The new report was conducted by The International Federation for Human Rights (FIDH), Thai Lawyer for Human Rights (TLHR), and Internet Law Reform Dialogue (iLaw). It accuses Thai authorities of an increasingly broad interpretation of Article 112, to the point of "absurdity," including charges against people for criticizing the government's COVID-19 vaccine management, wearing crop tops, insulting the previous monarch, or quoting a United Nations statement about Article 112.
Juthatip Sirikan speaks in front of democracy monument.
Shift to social media
While in the past the Article was only used against people who spoke about the royals, it's now being used as an alibi for more general political repression — which has also spurred more open campaigning to abolish it. Sirikan recounts recent cases of police charging people for spreading paint near the picture of the king during a protest, or even just for having a picture of the king as phone wallpaper.

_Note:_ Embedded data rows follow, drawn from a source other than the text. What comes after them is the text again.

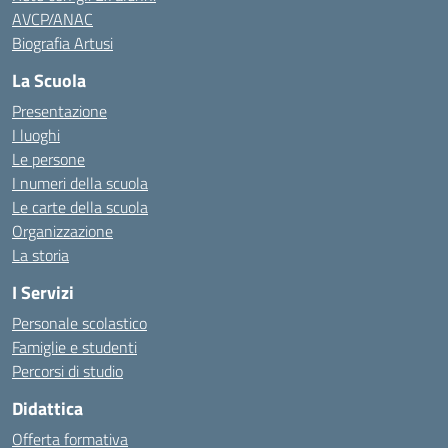
AVCP/ANAC
Biografia Artusi
La Scuola
Presentazione
I luoghi
Le persone
I numeri della scuola
Le carte della scuola
Organizzazione
La storia
I Servizi
Personale scolastico
Famiglie e studenti
Percorsi di studio
Didattica
Offerta formativa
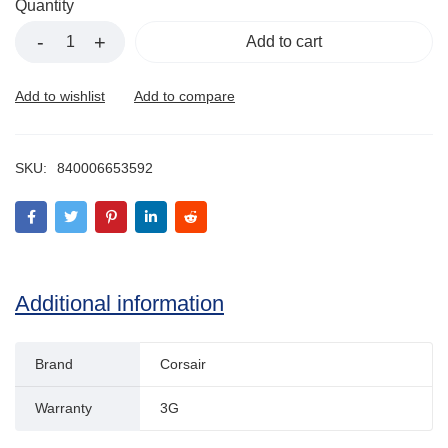
Quantity
Add to cart
SKU:
840006653592
Additional information
Brand
Corsair
Warranty
3G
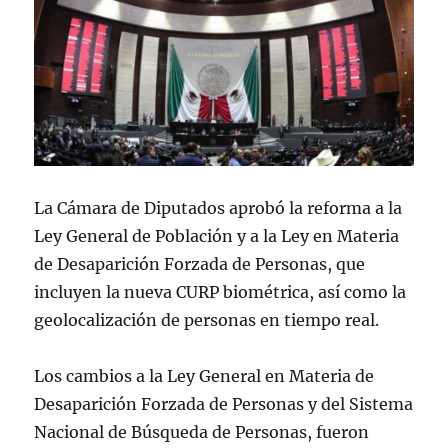
La Cámara de Diputados aprobó la reforma a la
Ley General de Población y a la Ley en Materia
de Desaparición Forzada de Personas, que
incluyen la nueva CURP biométrica, así como la
geolocalización de personas en tiempo real.
Los cambios a la Ley General en Materia de
Desaparición Forzada de Personas y del Sistema
Nacional de Búsqueda de Personas, fueron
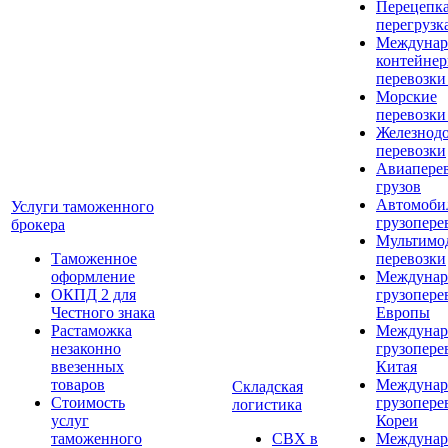
Перецепка
перегрузк
Междунар
контейне
перевозки
Морские
перевозки
Железнод
перевозки
Авиапере
грузов
Автомоби
Услуги таможенного
грузопере
брокера
Мультимо
Таможенное
перевозки
оформление
Междунар
ОКПД 2 для
грузопере
Честного знака
Европы
Растаможка
Междунар
незаконно
грузопере
ввезенных
Китая
товаров
Междунар
Складская
Стоимость
грузопере
логистика
услуг
Кореи
таможенного
СВХ в
Междунар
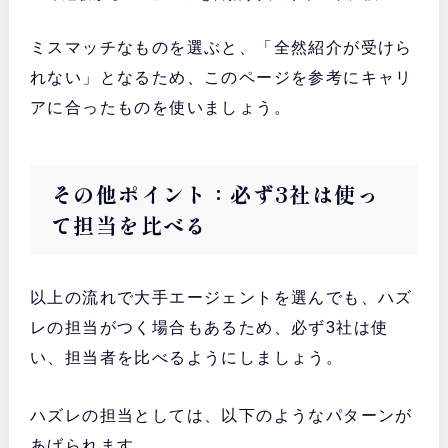
ミスマッチなものを選ぶと、「全然紹介が受けら
れない」となるため、このページを参考にキャリ
アに合ったものを使いましょう。
その他ポイント：必ず3社は使っ
て担当を比べる
以上の流れで大手エージェントを選んでも、ハズ
レの担当がつく場合もあるため、必ず3社は使
い、担当者を比べるようにしましょう。
ハズレの担当としては、以下のようなパターンが
あげられます。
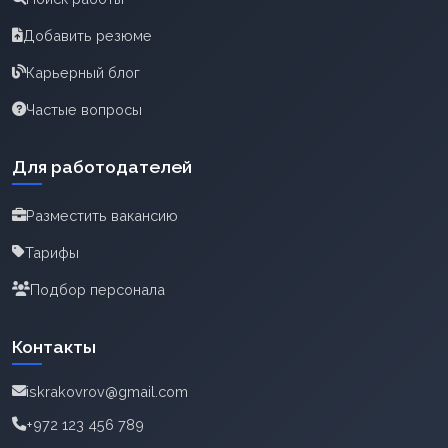
Добавить резюме
Карьерный блог
Частые вопросы
Для работодателей
Разместить вакансию
Тарифы
Подбор персонала
Контакты
iskrakovrov@gmail.com
+972 123 456 789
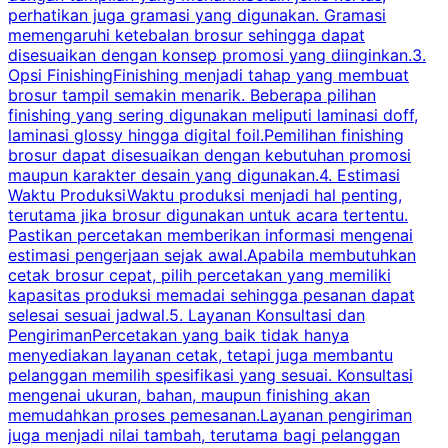
perhatikan juga gramasi yang digunakan. Gramasi
t
memengaruhi ketebalan brosur sehingga dapat
disesuaikan dengan konsep promosi yang diinginkan.3.
s
Opsi FinishingFinishing menjadi tahap yang membuat
brosur tampil semakin menarik. Beberapa pilihan
d
finishing yang sering digunakan meliputi laminasi doff,
g
laminasi glossy hingga digital foil.Pemilihan finishing
d
brosur dapat disesuaikan dengan kebutuhan promosi
p
maupun karakter desain yang digunakan.4. Estimasi
Waktu ProduksiWaktu produksi menjadi hal penting,
terutama jika brosur digunakan untuk acara tertentu.
s
Pastikan percetakan memberikan informasi mengenai
s
estimasi pengerjaan sejak awal.Apabila membutuhkan
m
cetak brosur cepat, pilih percetakan yang memiliki
d
kapasitas produksi memadai sehingga pesanan dapat
selesai sesuai jadwal.5. Layanan Konsultasi dan
t
PengirimanPercetakan yang baik tidak hanya
S
menyediakan layanan cetak, tetapi juga membantu
t
pelanggan memilih spesifikasi yang sesuai. Konsultasi
b
mengenai ukuran, bahan, maupun finishing akan
memudahkan proses pemesanan.Layanan pengiriman
h
juga menjadi nilai tambah, terutama bagi pelanggan
p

The more than a century-old law is now largely playing out online, where much of today's protest takes place in Thailand. Sirikan says people are willing to go further on social media to expose information such as how the king intervenes in politics and the monarchy's accumulation of wealth, information the mainstream media rarely reports on them.
Not surprisingly, however, social media is heavily monitored and the military is involved in Intelligence operations and cyber attacks against human rights defenders and critics of any kind. In October 2020, Twitter took down 926 accounts, linked to the army and the government, which promoted themselves and attacked political opposition, and this June, Google removed two Maps with pictures, names, and addresses, of more than 400 people who were accused of insulting the Thai monarchy. "They are trying to control the internet as well," Sirikan says. "They are trying to censor every content that they find a threat".